Your world and my world are so ordinary. Well-known. Predictable. I’m sitting in a cubicle at work, under fluorescent lights, in a building near a stoplight, where hundreds of cars will stop and go all day and all week and all year. If I take God’s name in vain, right now, nothing really changes. It doesn’t affect my cubicle, my building, or those cars. Life as I know it goes on. That’s how so many sins feel. But right now God sits above the circle of the Earth. He sees my cubicle, my stoplight, and those cars; but He also sees the past and He sees the future. He sees suffering. He sees death. He sees hopelessness. And He knows, without a shadow of a doubt, exactly how to escape. How to survive. How to get to fresh air. He also knows that any sin will snatch us away from that escape. This truth fills Him – He knows it in His bones – but we don’t. And He just wants us to get it. To despise sin. To loathe to touch it even with a ten foot pole. So He allows the deaths, the consequences because if we see what sin is, maybe we’ll understand. We’ll forsake sin. We’ll live. And that way He’d never have to face the thought of living without us. Do we get it?
God’s Message To Us:
“Forever”. So back to the question. Are you a priest or are you an Israelite? Are we perfect angels or hardened criminals? I don’t think anyone has any doubt. We’re not perfect. We can’t even be perfect for a single hour, much less a lifetime. Thankfully, it’s not us who has to light those lamps every day in the tabernacle of our hearts – it’s the priest, our High Priest.

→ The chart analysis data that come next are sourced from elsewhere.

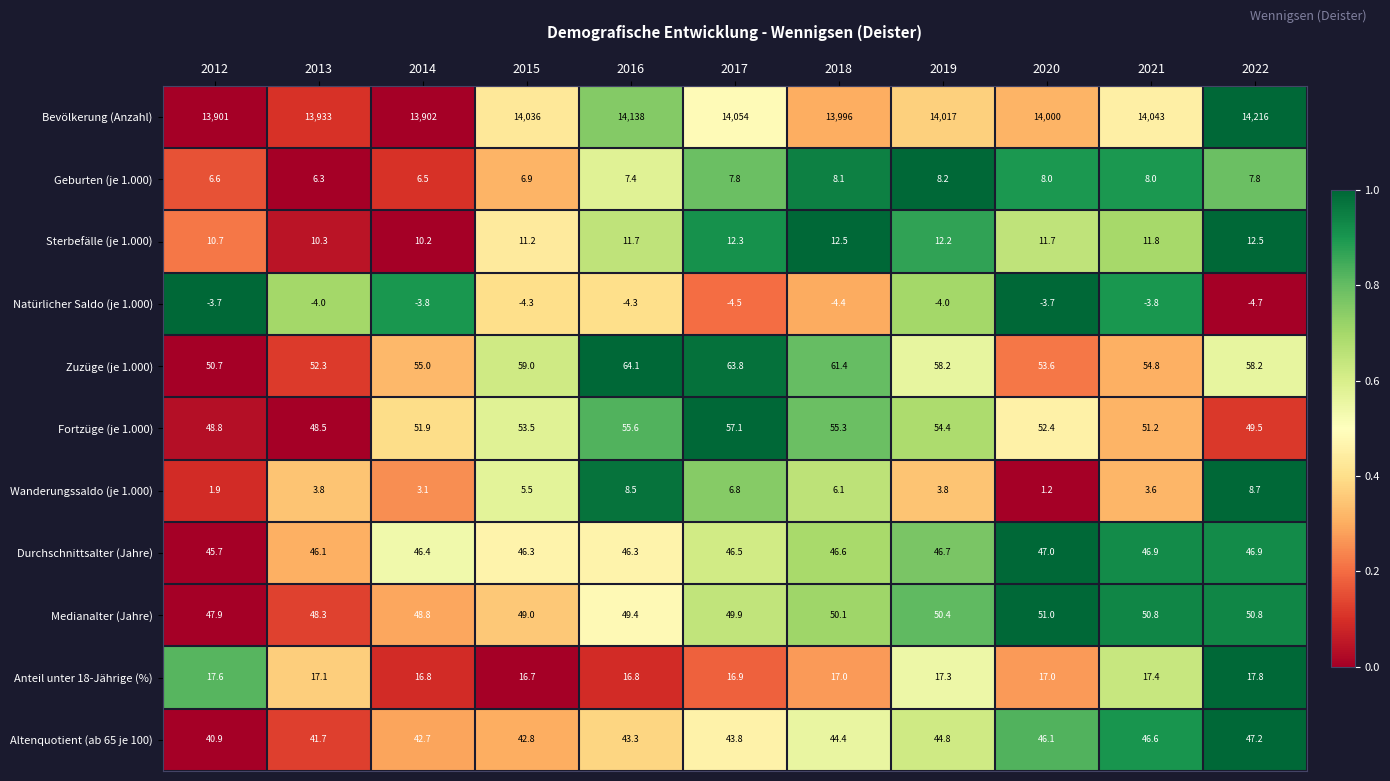

At which category is the sum across all series the highest?

2022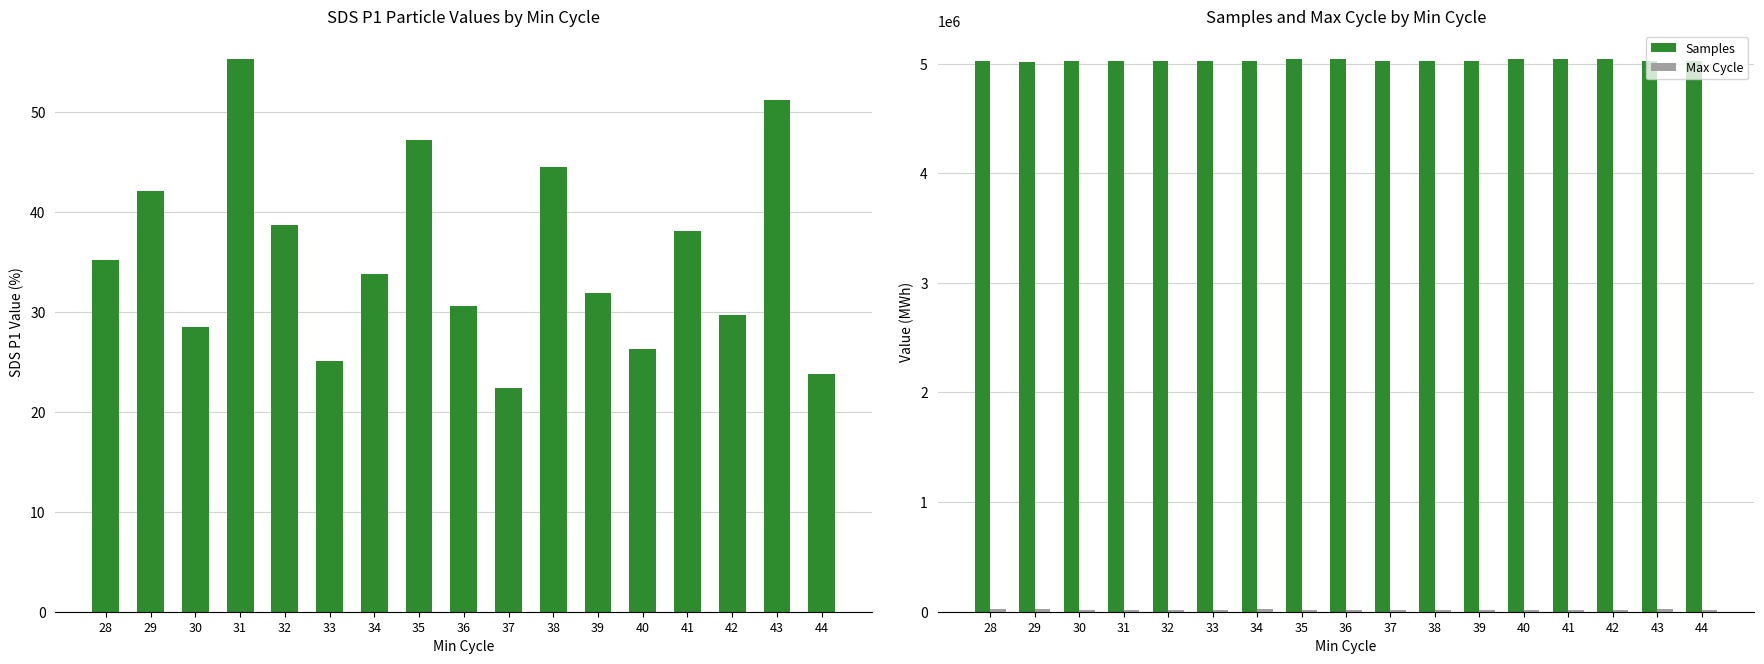

How many data points in SDS_P1 are above 33?

9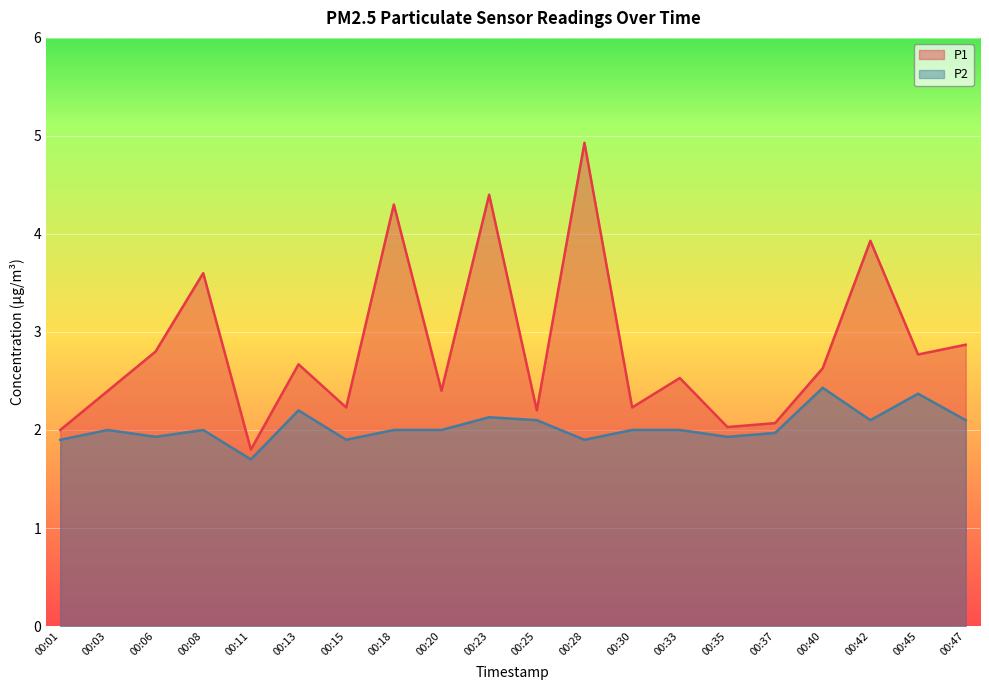

Is the value of P1 at 00:33 greater than the value of P2 at 00:18?

Yes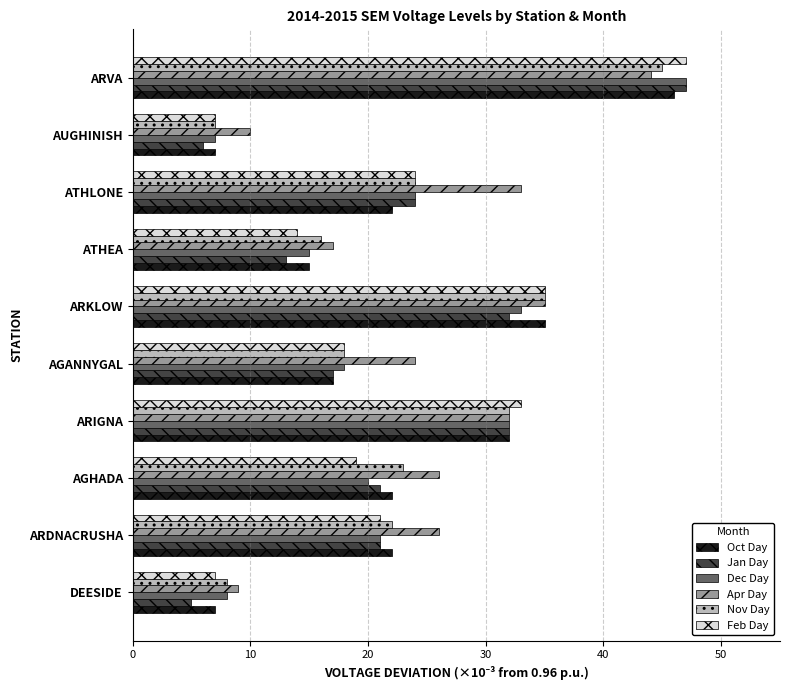

What is the sum of all Apr Day values?

256.0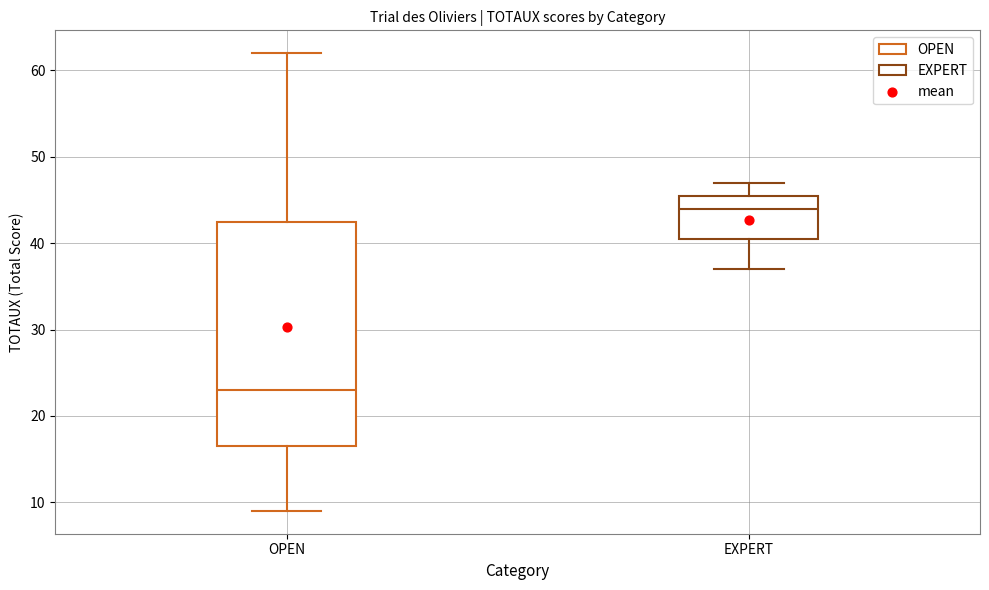

Comparing the boxes themselves (not the whiskers), which one is the tallest?

OPEN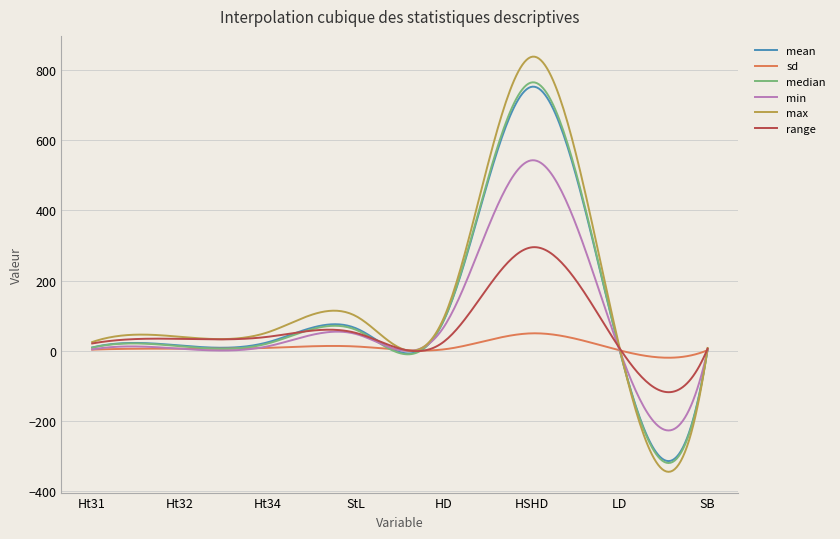

What is the smallest value displayed?

-344.9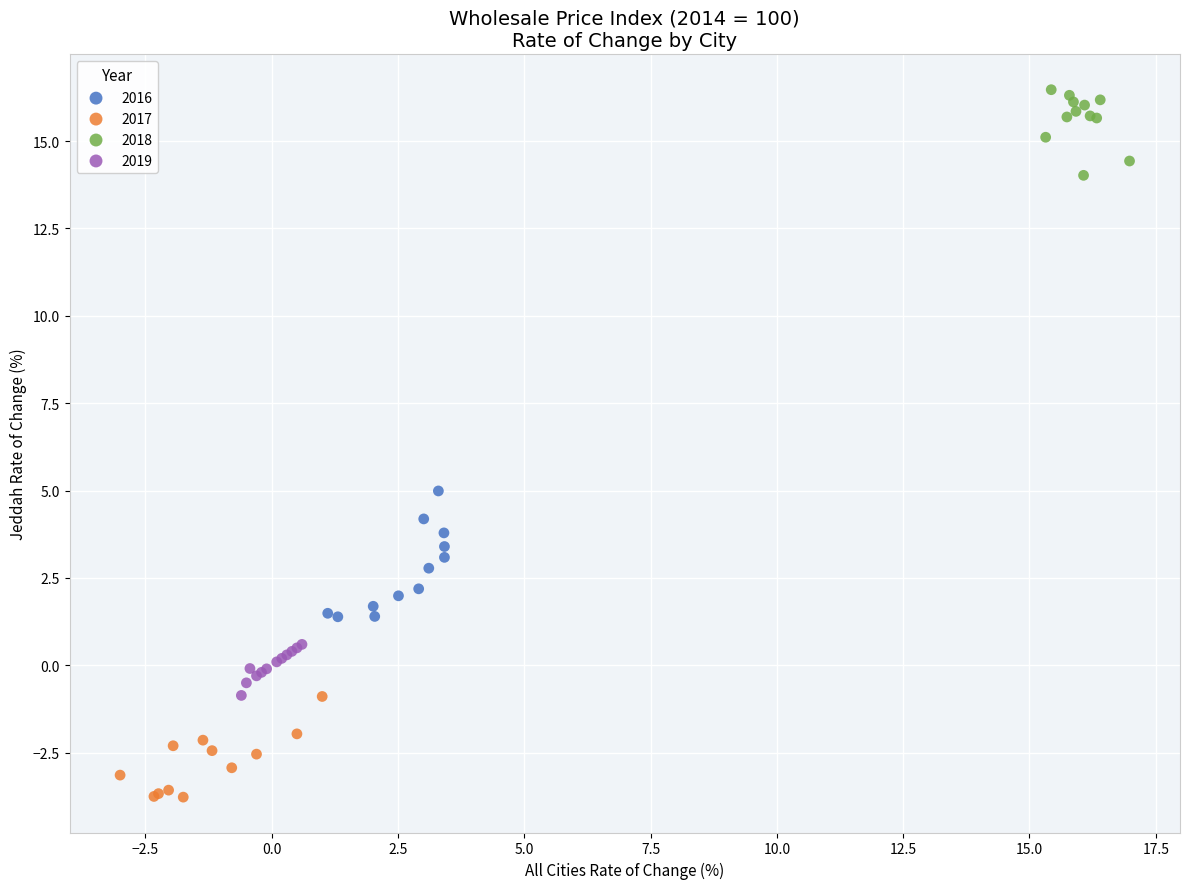

Which series reaches the minimum Y coordinate?

2017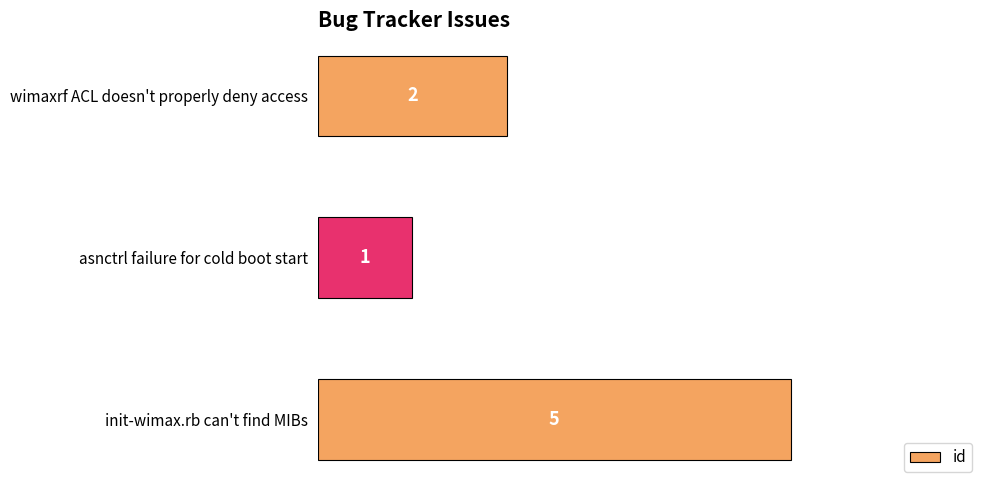

What is the maximum value shown in the chart?

5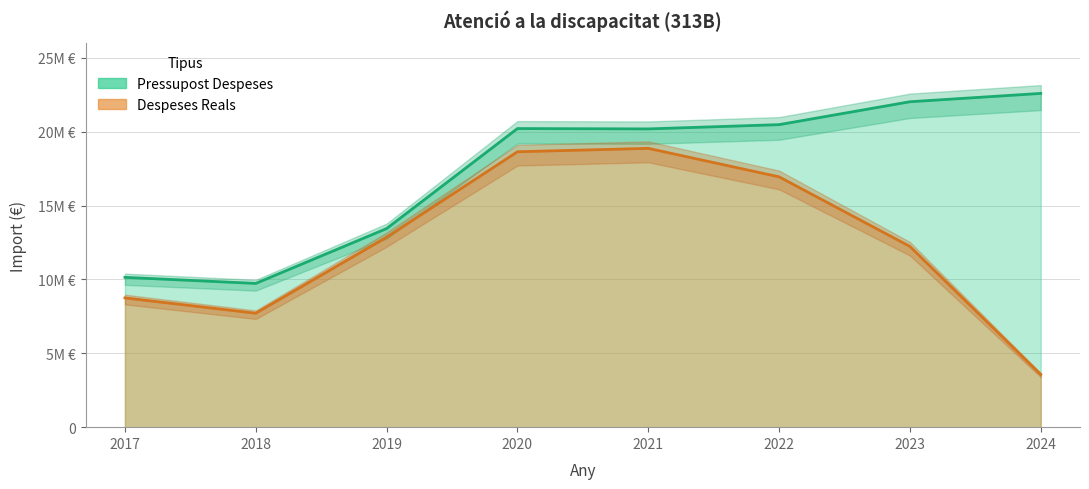

In Pressupost Despeses, how many points are higher than both neighbors (excluding endpoints)?

1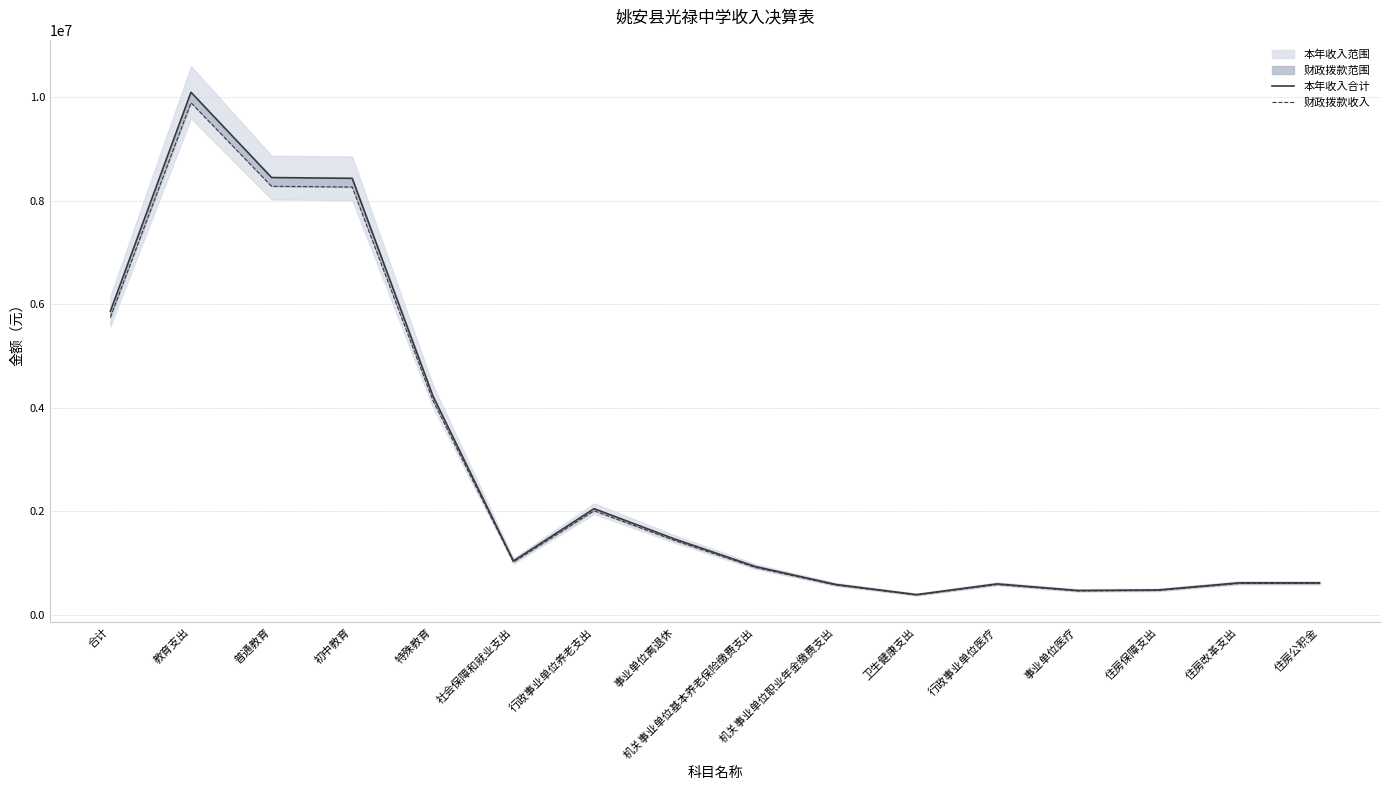

Reading left to right, list all the values displayed in this chart.

本年收入合计: 5862164.3	10092206.7	8445084.8	8430084.8	4230042.4	1040062.3	2050124.6	1464146.1	933159.6	585978.4	390406.2	597007.1	470229.3	480281.7	617112.0	617112.0
财政拨款收入: 5744921.0	9890362.5	8276183.1	8261483.1	4145441.6	1019261.0	2009122.1	1434863.2	914496.4	574258.9	382598.1	585067.0	460824.7	470676.1	604769.8	604769.8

His perfection was made a substitute for our imperfection two thousand years ago. The only thing He asks from us is permission – to light our hearts on fire and continuously attend them. If we let Him in, we won’t blaspheme His name. We won’t choose sin at all. But that requires consistency – we can’t take a break from God, blowing out our candles as we head to have some fun. That’s foreign, unnatural, a rewrite of our very DNA — but nothing is impossible with God. Steadiness, consistency, and, yes, perfection are all in Him. He wants us to have that. “Forever”, He whispers to us. What do our hearts whisper back?
What do you think? What did you think about this chapter? Is it possible to obey God forever?
2 thoughts on “The Last Decision (Leviticus 24)”
The only way to understand that blasphemy story is to believe that God is a perfect judge, who has never made a mistake.
You’re exactly right. That’s hard to do, but if it’s not true, then why would we even believe in Him? It’s the only option.